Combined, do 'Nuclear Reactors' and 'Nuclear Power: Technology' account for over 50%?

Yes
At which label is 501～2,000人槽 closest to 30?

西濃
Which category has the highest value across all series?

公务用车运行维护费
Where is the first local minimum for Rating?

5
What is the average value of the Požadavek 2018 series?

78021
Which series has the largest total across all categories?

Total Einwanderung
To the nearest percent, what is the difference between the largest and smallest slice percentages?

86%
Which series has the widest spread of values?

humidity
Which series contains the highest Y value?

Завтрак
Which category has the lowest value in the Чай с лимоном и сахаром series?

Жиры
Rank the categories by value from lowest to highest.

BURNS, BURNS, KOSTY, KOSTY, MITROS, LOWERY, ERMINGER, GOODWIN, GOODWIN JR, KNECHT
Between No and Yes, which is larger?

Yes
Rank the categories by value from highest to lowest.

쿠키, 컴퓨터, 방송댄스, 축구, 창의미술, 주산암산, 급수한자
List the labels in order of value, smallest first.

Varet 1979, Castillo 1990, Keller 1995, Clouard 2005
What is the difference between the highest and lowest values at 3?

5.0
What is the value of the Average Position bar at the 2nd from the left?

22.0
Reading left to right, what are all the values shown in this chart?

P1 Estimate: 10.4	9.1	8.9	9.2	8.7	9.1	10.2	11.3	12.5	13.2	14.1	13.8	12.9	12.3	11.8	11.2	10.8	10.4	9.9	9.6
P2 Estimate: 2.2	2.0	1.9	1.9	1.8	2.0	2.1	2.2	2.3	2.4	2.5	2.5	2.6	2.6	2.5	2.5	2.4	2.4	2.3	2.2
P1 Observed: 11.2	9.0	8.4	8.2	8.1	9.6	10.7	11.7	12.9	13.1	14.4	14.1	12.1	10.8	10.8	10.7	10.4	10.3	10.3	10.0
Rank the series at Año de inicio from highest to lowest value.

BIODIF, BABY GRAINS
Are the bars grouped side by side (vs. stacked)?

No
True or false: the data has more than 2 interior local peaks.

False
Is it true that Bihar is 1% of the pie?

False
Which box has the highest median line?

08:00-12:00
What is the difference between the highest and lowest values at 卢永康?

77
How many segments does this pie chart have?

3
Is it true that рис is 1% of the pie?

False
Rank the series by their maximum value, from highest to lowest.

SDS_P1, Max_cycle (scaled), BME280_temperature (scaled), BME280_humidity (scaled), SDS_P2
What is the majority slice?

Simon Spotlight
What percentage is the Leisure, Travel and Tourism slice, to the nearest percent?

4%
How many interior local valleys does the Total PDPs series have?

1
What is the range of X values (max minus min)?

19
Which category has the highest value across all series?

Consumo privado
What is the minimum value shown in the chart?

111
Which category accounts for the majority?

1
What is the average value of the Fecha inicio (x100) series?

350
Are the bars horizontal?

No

■ **Aim of the exercise**
Count the lines in the records above that contain the string "chart". Reply with the number alone.

■ **Solution to this exercise**
3